(Data items)
_____
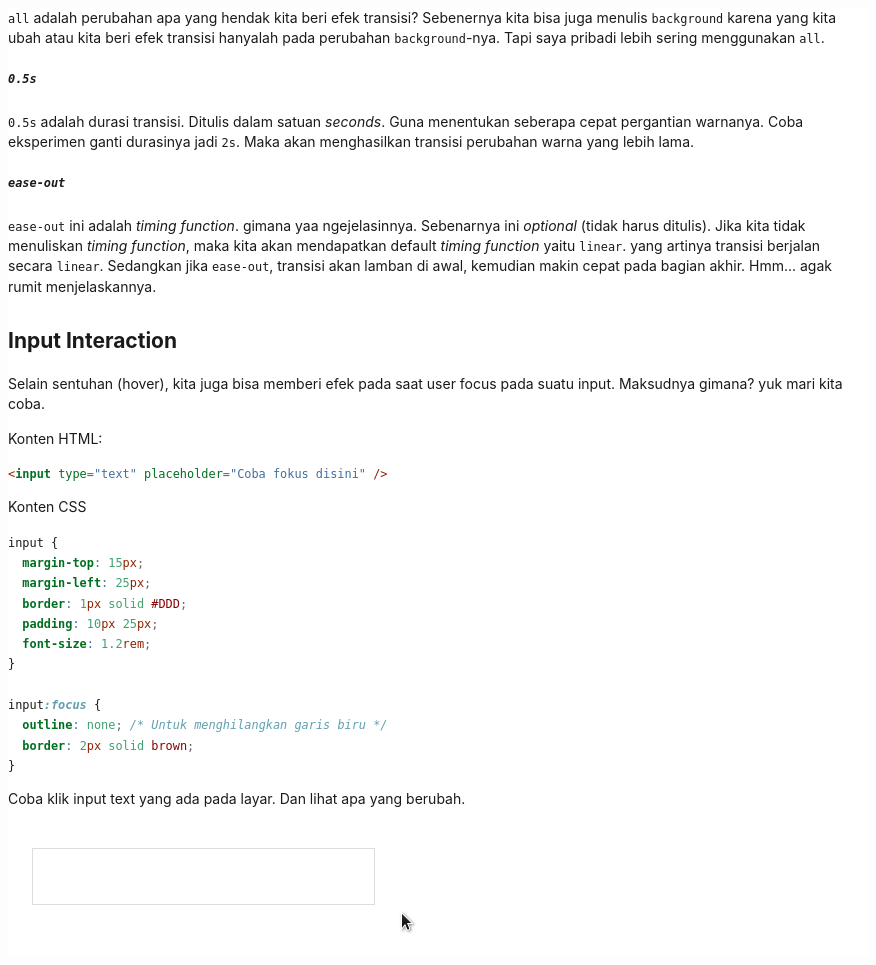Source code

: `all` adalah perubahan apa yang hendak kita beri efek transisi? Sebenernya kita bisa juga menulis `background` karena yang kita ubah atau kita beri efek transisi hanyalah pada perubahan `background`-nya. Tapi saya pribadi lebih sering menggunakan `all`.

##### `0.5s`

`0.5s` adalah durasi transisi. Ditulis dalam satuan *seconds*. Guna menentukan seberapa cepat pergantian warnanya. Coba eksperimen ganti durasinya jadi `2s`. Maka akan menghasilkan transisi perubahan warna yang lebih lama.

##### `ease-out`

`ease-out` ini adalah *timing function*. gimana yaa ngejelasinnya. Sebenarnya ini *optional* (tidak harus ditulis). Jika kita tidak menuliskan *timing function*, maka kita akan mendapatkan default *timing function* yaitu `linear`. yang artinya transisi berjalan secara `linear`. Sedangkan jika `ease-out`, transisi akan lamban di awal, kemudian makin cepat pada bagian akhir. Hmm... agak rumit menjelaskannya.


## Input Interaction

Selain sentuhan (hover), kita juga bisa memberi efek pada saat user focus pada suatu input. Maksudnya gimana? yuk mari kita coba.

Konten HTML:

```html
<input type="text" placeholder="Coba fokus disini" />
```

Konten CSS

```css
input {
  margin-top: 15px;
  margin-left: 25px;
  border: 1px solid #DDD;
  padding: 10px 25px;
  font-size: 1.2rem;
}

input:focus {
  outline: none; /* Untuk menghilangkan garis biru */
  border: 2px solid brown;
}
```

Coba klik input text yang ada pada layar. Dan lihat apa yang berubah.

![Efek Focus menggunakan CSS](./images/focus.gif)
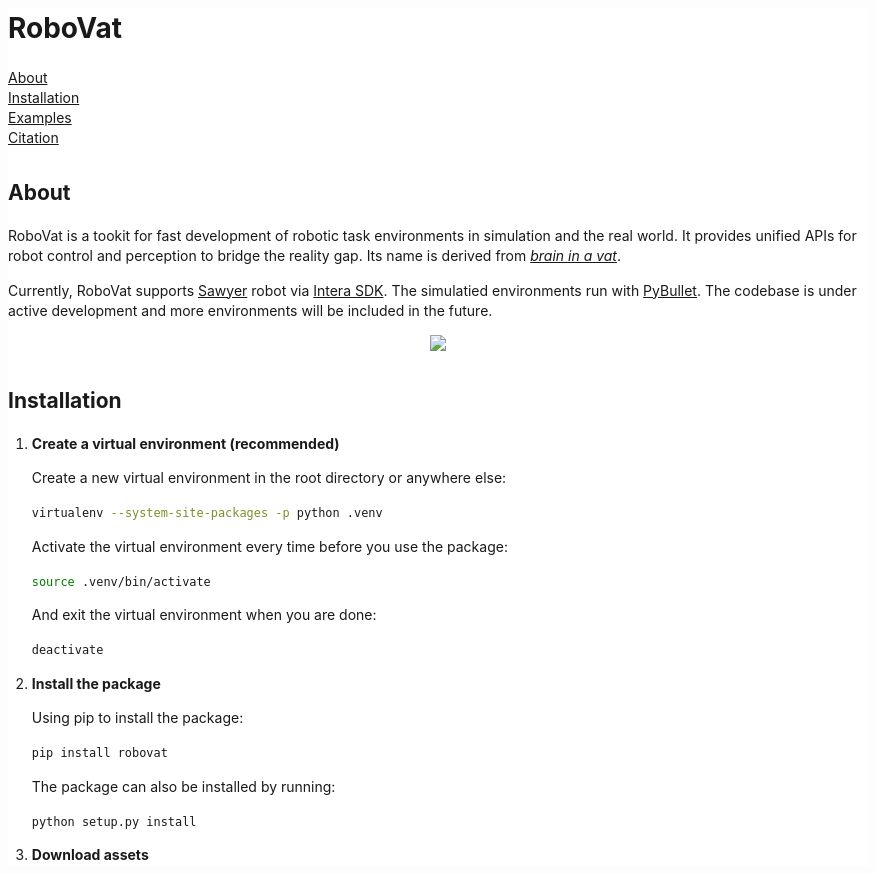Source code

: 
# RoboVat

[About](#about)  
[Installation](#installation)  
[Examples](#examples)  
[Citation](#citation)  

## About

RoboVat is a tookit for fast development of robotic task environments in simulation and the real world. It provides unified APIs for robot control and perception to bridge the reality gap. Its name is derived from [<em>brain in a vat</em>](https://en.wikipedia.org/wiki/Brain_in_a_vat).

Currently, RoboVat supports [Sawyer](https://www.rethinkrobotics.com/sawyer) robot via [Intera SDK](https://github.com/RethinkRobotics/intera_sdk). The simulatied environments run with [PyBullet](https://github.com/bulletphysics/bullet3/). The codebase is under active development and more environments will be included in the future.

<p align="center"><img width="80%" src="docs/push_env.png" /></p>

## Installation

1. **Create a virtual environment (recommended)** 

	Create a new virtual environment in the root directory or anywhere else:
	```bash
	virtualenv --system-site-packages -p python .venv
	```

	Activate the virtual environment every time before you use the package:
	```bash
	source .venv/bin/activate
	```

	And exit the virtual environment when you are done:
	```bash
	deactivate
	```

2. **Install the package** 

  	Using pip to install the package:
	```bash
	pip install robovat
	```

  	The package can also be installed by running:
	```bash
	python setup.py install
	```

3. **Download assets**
_____
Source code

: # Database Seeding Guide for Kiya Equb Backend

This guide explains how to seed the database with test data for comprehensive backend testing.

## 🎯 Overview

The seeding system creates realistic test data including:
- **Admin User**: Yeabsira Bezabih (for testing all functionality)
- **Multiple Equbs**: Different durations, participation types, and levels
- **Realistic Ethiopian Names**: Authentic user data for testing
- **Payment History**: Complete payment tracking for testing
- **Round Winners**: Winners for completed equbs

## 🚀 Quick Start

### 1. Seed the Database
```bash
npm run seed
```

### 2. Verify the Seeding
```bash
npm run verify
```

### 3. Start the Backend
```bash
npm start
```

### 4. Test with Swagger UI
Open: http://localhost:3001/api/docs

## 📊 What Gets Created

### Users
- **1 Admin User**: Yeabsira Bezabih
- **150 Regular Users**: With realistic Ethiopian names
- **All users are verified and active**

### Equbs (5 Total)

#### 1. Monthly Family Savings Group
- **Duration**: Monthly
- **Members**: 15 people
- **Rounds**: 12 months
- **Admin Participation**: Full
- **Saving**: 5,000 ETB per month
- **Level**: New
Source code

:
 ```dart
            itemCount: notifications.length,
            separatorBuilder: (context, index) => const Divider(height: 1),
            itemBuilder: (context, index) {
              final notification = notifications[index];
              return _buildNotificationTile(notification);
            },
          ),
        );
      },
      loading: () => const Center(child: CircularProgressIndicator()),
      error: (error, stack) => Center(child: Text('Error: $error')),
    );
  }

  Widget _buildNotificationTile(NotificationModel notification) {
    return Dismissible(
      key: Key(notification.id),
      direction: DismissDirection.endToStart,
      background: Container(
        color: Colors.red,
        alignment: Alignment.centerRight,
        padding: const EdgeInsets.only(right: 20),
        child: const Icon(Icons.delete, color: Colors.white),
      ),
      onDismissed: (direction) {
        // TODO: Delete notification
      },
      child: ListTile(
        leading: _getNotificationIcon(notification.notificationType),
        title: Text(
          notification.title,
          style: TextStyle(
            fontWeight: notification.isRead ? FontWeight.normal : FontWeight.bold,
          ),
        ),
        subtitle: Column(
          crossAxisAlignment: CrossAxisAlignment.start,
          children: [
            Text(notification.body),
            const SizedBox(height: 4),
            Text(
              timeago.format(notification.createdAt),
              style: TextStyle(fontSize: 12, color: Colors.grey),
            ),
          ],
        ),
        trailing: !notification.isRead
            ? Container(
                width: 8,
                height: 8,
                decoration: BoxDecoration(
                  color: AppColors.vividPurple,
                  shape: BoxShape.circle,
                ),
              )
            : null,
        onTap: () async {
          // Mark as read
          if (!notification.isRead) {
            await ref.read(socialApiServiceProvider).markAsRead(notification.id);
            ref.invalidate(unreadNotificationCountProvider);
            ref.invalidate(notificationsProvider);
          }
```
_____
Each line of the entries where the string "height" occurs should be shown.

            separatorBuilder: (context, index) => const Divider(height: 1),
            const SizedBox(height: 4),
                height: 8,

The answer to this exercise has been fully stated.